- _TASK REQUIREMENTS_: The entries below must be returned exactly as they stand.

- _PROVIDED RECORDS_:
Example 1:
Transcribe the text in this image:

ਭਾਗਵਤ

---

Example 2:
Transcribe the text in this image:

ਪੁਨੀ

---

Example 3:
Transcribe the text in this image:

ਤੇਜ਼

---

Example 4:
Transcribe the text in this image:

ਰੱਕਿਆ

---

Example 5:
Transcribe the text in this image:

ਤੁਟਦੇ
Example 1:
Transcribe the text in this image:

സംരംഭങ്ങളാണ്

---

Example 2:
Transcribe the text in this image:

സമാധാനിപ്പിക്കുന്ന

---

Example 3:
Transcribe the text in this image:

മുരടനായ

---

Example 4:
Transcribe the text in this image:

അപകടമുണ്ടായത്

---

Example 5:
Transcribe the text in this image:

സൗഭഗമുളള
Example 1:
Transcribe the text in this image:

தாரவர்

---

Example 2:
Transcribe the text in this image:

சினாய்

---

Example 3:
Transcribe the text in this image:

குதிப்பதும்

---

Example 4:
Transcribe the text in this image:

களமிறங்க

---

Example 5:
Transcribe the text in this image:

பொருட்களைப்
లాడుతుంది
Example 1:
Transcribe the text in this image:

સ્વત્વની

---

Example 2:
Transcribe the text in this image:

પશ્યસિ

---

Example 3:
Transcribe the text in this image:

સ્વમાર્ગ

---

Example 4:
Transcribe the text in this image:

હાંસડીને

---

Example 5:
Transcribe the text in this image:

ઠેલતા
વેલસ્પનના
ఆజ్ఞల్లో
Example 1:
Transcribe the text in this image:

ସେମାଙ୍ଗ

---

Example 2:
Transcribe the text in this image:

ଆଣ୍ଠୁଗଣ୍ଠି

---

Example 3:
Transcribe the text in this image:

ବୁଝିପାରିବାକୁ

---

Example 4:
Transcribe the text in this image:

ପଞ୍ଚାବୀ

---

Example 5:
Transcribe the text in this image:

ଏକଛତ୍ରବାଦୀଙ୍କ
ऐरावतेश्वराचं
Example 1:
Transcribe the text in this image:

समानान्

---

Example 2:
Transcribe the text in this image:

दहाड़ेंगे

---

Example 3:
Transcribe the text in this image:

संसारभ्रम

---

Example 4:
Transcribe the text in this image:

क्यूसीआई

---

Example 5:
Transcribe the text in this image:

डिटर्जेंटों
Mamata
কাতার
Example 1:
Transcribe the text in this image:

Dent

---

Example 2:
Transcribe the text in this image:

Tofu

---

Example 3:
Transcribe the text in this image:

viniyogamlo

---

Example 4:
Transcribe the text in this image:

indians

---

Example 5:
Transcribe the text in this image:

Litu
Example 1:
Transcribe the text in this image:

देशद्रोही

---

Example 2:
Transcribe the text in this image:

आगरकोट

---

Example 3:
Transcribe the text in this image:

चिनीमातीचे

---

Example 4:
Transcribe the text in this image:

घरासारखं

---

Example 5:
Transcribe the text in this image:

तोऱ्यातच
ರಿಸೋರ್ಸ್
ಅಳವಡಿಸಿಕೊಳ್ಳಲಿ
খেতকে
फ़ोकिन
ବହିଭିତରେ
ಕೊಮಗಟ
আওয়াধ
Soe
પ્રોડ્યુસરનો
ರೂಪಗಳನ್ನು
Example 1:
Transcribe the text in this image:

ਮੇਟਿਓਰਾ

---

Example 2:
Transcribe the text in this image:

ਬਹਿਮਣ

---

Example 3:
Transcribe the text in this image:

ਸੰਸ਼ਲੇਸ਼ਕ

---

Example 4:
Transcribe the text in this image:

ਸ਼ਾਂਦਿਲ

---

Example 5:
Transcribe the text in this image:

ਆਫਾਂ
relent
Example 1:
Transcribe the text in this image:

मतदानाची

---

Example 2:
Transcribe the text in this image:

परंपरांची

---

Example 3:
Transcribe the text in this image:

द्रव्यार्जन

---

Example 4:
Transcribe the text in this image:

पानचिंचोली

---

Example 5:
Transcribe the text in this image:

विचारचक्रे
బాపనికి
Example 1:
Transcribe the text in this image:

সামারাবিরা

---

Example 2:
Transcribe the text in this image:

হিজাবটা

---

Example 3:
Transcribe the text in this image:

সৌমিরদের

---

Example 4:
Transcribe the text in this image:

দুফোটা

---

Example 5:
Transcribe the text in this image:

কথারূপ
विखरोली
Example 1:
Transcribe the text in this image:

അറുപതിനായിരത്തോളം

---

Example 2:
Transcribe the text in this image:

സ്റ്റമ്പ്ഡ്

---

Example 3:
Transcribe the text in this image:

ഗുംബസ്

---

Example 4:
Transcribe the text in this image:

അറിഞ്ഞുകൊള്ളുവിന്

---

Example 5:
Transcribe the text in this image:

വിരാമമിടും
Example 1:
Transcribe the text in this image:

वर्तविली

- _SOLUTION FOR THIS EXERCISE_:
Example 1:
Transcribe the text in this image:

ਭਾਗਵਤ

---

Example 2:
Transcribe the text in this image:

ਪੁਨੀ

---

Example 3:
Transcribe the text in this image:

ਤੇਜ਼

---

Example 4:
Transcribe the text in this image:

ਰੱਕਿਆ

---

Example 5:
Transcribe the text in this image:

ਤੁਟਦੇ
Example 1:
Transcribe the text in this image:

സംരംഭങ്ങളാണ്

---

Example 2:
Transcribe the text in this image:

സമാധാനിപ്പിക്കുന്ന

---

Example 3:
Transcribe the text in this image:

മുരടനായ

---

Example 4:
Transcribe the text in this image:

അപകടമുണ്ടായത്

---

Example 5:
Transcribe the text in this image:

സൗഭഗമുളള
Example 1:
Transcribe the text in this image:

தாரவர்

---

Example 2:
Transcribe the text in this image:

சினாய்

---

Example 3:
Transcribe the text in this image:

குதிப்பதும்

---

Example 4:
Transcribe the text in this image:

களமிறங்க

---

Example 5:
Transcribe the text in this image:

பொருட்களைப்
లాడుతుంది
Example 1:
Transcribe the text in this image:

સ્વત્વની

---

Example 2:
Transcribe the text in this image:

પશ્યસિ

---

Example 3:
Transcribe the text in this image:

સ્વમાર્ગ

---

Example 4:
Transcribe the text in this image:

હાંસડીને

---

Example 5:
Transcribe the text in this image:

ઠેલતા
વેલસ્પનના
ఆజ్ఞల్లో
Example 1:
Transcribe the text in this image:

ସେମାଙ୍ଗ

---

Example 2:
Transcribe the text in this image:

ଆଣ୍ଠୁଗଣ୍ଠି

---

Example 3:
Transcribe the text in this image:

ବୁଝିପାରିବାକୁ

---

Example 4:
Transcribe the text in this image:

ପଞ୍ଚାବୀ

---

Example 5:
Transcribe the text in this image:

ଏକଛତ୍ରବାଦୀଙ୍କ
ऐरावतेश्वराचं
Example 1:
Transcribe the text in this image:

समानान्

---

Example 2:
Transcribe the text in this image:

दहाड़ेंगे

---

Example 3:
Transcribe the text in this image:

संसारभ्रम

---

Example 4:
Transcribe the text in this image:

क्यूसीआई

---

Example 5:
Transcribe the text in this image:

डिटर्जेंटों
Mamata
কাতার
Example 1:
Transcribe the text in this image:

Dent

---

Example 2:
Transcribe the text in this image:

Tofu

---

Example 3:
Transcribe the text in this image:

viniyogamlo

---

Example 4:
Transcribe the text in this image:

indians

---

Example 5:
Transcribe the text in this image:

Litu
Example 1:
Transcribe the text in this image:

देशद्रोही

---

Example 2:
Transcribe the text in this image:

आगरकोट

---

Example 3:
Transcribe the text in this image:

चिनीमातीचे

---

Example 4:
Transcribe the text in this image:

घरासारखं

---

Example 5:
Transcribe the text in this image:

तोऱ्यातच
ರಿಸೋರ್ಸ್
ಅಳವಡಿಸಿಕೊಳ್ಳಲಿ
খেতকে
फ़ोकिन
ବହିଭିତରେ
ಕೊಮಗಟ
আওয়াধ
Soe
પ્રોડ્યુસરનો
ರೂಪಗಳನ್ನು
Example 1:
Transcribe the text in this image:

ਮੇਟਿਓਰਾ

---

Example 2:
Transcribe the text in this image:

ਬਹਿਮਣ

---

Example 3:
Transcribe the text in this image:

ਸੰਸ਼ਲੇਸ਼ਕ

---

Example 4:
Transcribe the text in this image:

ਸ਼ਾਂਦਿਲ

---

Example 5:
Transcribe the text in this image:

ਆਫਾਂ
relent
Example 1:
Transcribe the text in this image:

मतदानाची

---

Example 2:
Transcribe the text in this image:

परंपरांची

---

Example 3:
Transcribe the text in this image:

द्रव्यार्जन

---

Example 4:
Transcribe the text in this image:

पानचिंचोली

---

Example 5:
Transcribe the text in this image:

विचारचक्रे
బాపనికి
Example 1:
Transcribe the text in this image:

সামারাবিরা

---

Example 2:
Transcribe the text in this image:

হিজাবটা

---

Example 3:
Transcribe the text in this image:

সৌমিরদের

---

Example 4:
Transcribe the text in this image:

দুফোটা

---

Example 5:
Transcribe the text in this image:

কথারূপ
विखरोली
Example 1:
Transcribe the text in this image:

അറുപതിനായിരത്തോളം

---

Example 2:
Transcribe the text in this image:

സ്റ്റമ്പ്ഡ്

---

Example 3:
Transcribe the text in this image:

ഗുംബസ്

---

Example 4:
Transcribe the text in this image:

അറിഞ്ഞുകൊള്ളുവിന്

---

Example 5:
Transcribe the text in this image:

വിരാമമിടും
Example 1:
Transcribe the text in this image:

वर्तविली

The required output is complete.